| What to do |
a. In the article about the hoax against Pete Buttigieg, who showed up at his door earlier this week?
b. In the article about the Buttigieg swatting hoax, what things does Buttigieg say he has been "many times over the years"? List them all.
c. Continue the article about the swatting hoax against Pete Buttigieg, picking up after its final sentence.

| Passage provided |
▬▬▬▬▬▬

Max Reinhart, The Detroit News on

Published in News & Features

Former U.S. Transportation Secretary Pete Buttigieg said he was recently the victim of a "cruel, politically motivated hoax" that brought police to his Traverse City, Michigan, home and temporarily separated him from his adopted twins.

The one-time presidential candidate and former mayor of South Bend, Indiana, recounted the incident on his public Substack page Friday.

"Many times over the years, I have been denounced, yelled at, protested, threatened, and heckled," Buttigieg wrote. "I’ve been through political attacks in office, death threats in public life, and rocket attacks in war. But this is the ugliest thing that has happened to me since my career in service began."

He characterized the incident as an instance of "swatting," a rising crime in which one party lodges a false claim against another, with the intent to draw a large, intense police presence. The term comes from the potential response of law enforcement SWAT teams.

In Buttigieg's case, the allegation brought a Child Protective Services worker and police officer to his doorstep earlier this week. They told him that someone had made an allegation against him, involving his 4-year-old twins. The investigators told Buttigieg they would interview the twins and that Buttigieg and other family members could not be present.

"Then, the CPS worker told me something that made my stomach turn: I was not to be alone around the children, at least until the interview took place the next day," Buttigieg wrote, adding that the children stayed with their grandparents for the night.

▬▬▬▬▬▬

(Stored items)
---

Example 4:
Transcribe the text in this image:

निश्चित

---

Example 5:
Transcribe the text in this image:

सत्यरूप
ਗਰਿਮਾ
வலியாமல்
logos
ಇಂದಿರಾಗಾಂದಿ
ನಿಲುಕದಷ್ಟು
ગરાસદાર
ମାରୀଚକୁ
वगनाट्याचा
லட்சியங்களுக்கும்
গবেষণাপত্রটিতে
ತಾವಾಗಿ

▬▬▬▬▬▬

| Answers provided |
a. A Child Protective Services worker and a police officer.

b. Denounced, yelled at, protested, threatened, heckled

c.
After the interviews, officials met with Buttigieg and a lawyer to explain the allegation: an anonymous caller had relayed a secondhand claim that Buttigieg had admitted to committing "unspeakable violent crimes." The caller claimed that Buttigieg had admitted these would-be crimes to a woman at a conference several years ago in Alabama. Buttigieg denied ever being at the location in question.

The investigating officer told him he believed the report was politically motivated and they would not seek prosecution. The CPS worker indicated that she found nothing to substantiate the allegation.

 

"After the officer, the CPS worker, and the lawyers all left, Chasten (Buttigieg's husband) and I hugged each other as tightly as we have any time since the day our son was put on life support as a critically ill infant just weeks after the adoption," Buttigieg wrote.

Michigan State Police did not immediately return a message seking comment. The Detroit News has also asked MSP for the incident report and an audio recording of the anonymous allegation.

Buttigieg wrote that he is "furious" and feels a "mix of rage and sadness" that the person behind the hoax would include his children in this kind of political attack.

Buttigieg said he doesn't know who might have perpetrated the hoax but noted that the attack happened during Pride Month and not long after he shared photos of his family on social media in observance of Father's Day.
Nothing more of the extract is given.